Return each record shown below exactly, with none omitted.
Start of Material to process
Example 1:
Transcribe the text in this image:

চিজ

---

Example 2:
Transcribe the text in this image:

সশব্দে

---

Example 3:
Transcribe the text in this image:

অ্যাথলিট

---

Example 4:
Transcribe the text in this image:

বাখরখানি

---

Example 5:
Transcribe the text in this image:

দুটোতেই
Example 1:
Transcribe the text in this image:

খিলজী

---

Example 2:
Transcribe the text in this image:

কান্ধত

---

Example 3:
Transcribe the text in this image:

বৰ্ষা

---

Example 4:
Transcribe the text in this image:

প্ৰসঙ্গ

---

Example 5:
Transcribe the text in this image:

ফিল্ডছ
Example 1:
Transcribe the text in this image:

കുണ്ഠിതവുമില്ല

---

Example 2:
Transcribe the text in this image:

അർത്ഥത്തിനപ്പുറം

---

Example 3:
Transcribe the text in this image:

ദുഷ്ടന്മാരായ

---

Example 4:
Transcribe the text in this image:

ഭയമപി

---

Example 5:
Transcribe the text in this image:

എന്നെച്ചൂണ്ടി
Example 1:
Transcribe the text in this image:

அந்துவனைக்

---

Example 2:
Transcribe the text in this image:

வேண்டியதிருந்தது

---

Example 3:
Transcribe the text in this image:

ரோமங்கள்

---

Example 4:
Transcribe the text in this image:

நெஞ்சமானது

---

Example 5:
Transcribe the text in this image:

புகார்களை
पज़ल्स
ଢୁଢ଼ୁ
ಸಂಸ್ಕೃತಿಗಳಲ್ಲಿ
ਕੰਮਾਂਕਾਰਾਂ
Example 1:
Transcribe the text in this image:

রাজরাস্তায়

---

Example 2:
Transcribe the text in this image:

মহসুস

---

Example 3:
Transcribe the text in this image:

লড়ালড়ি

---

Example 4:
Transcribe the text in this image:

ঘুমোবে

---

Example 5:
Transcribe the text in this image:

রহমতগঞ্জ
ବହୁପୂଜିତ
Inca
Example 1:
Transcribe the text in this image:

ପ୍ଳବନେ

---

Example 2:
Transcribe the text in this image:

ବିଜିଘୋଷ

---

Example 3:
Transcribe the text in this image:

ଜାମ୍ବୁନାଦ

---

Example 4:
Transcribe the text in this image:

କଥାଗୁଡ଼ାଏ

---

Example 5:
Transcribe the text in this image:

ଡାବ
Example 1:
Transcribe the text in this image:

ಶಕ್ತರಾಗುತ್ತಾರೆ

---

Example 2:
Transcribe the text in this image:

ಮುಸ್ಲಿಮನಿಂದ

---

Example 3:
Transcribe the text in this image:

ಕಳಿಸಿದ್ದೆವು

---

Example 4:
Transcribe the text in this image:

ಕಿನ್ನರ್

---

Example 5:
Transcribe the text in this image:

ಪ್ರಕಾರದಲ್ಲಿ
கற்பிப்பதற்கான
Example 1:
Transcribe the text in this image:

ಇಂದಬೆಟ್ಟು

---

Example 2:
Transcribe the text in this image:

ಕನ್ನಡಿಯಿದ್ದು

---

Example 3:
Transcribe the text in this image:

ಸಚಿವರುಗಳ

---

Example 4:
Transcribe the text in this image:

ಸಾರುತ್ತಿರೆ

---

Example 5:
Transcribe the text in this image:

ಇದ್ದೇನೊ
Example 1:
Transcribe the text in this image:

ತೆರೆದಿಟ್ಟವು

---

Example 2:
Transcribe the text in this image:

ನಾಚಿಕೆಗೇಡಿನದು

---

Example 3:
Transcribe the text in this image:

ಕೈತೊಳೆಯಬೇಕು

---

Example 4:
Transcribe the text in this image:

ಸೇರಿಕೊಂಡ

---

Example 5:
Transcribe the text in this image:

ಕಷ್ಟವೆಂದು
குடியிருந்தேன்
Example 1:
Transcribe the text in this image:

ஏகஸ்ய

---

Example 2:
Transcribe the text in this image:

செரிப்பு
End of Material to process
▶ Answer area:
Example 1:
Transcribe the text in this image:

চিজ

---

Example 2:
Transcribe the text in this image:

সশব্দে

---

Example 3:
Transcribe the text in this image:

অ্যাথলিট

---

Example 4:
Transcribe the text in this image:

বাখরখানি

---

Example 5:
Transcribe the text in this image:

দুটোতেই
Example 1:
Transcribe the text in this image:

খিলজী

---

Example 2:
Transcribe the text in this image:

কান্ধত

---

Example 3:
Transcribe the text in this image:

বৰ্ষা

---

Example 4:
Transcribe the text in this image:

প্ৰসঙ্গ

---

Example 5:
Transcribe the text in this image:

ফিল্ডছ
Example 1:
Transcribe the text in this image:

കുണ്ഠിതവുമില്ല

---

Example 2:
Transcribe the text in this image:

അർത്ഥത്തിനപ്പുറം

---

Example 3:
Transcribe the text in this image:

ദുഷ്ടന്മാരായ

---

Example 4:
Transcribe the text in this image:

ഭയമപി

---

Example 5:
Transcribe the text in this image:

എന്നെച്ചൂണ്ടി
Example 1:
Transcribe the text in this image:

அந்துவனைக்

---

Example 2:
Transcribe the text in this image:

வேண்டியதிருந்தது

---

Example 3:
Transcribe the text in this image:

ரோமங்கள்

---

Example 4:
Transcribe the text in this image:

நெஞ்சமானது

---

Example 5:
Transcribe the text in this image:

புகார்களை
पज़ल्स
ଢୁଢ଼ୁ
ಸಂಸ್ಕೃತಿಗಳಲ್ಲಿ
ਕੰਮਾਂਕਾਰਾਂ
Example 1:
Transcribe the text in this image:

রাজরাস্তায়

---

Example 2:
Transcribe the text in this image:

মহসুস

---

Example 3:
Transcribe the text in this image:

লড়ালড়ি

---

Example 4:
Transcribe the text in this image:

ঘুমোবে

---

Example 5:
Transcribe the text in this image:

রহমতগঞ্জ
ବହୁପୂଜିତ
Inca
Example 1:
Transcribe the text in this image:

ପ୍ଳବନେ

---

Example 2:
Transcribe the text in this image:

ବିଜିଘୋଷ

---

Example 3:
Transcribe the text in this image:

ଜାମ୍ବୁନାଦ

---

Example 4:
Transcribe the text in this image:

କଥାଗୁଡ଼ାଏ

---

Example 5:
Transcribe the text in this image:

ଡାବ
Example 1:
Transcribe the text in this image:

ಶಕ್ತರಾಗುತ್ತಾರೆ

---

Example 2:
Transcribe the text in this image:

ಮುಸ್ಲಿಮನಿಂದ

---

Example 3:
Transcribe the text in this image:

ಕಳಿಸಿದ್ದೆವು

---

Example 4:
Transcribe the text in this image:

ಕಿನ್ನರ್

---

Example 5:
Transcribe the text in this image:

ಪ್ರಕಾರದಲ್ಲಿ
கற்பிப்பதற்கான
Example 1:
Transcribe the text in this image:

ಇಂದಬೆಟ್ಟು

---

Example 2:
Transcribe the text in this image:

ಕನ್ನಡಿಯಿದ್ದು

---

Example 3:
Transcribe the text in this image:

ಸಚಿವರುಗಳ

---

Example 4:
Transcribe the text in this image:

ಸಾರುತ್ತಿರೆ

---

Example 5:
Transcribe the text in this image:

ಇದ್ದೇನೊ
Example 1:
Transcribe the text in this image:

ತೆರೆದಿಟ್ಟವು

---

Example 2:
Transcribe the text in this image:

ನಾಚಿಕೆಗೇಡಿನದು

---

Example 3:
Transcribe the text in this image:

ಕೈತೊಳೆಯಬೇಕು

---

Example 4:
Transcribe the text in this image:

ಸೇರಿಕೊಂಡ

---

Example 5:
Transcribe the text in this image:

ಕಷ್ಟವೆಂದು
குடியிருந்தேன்
Example 1:
Transcribe the text in this image:

ஏகஸ்ய

---

Example 2:
Transcribe the text in this image:

செரிப்பு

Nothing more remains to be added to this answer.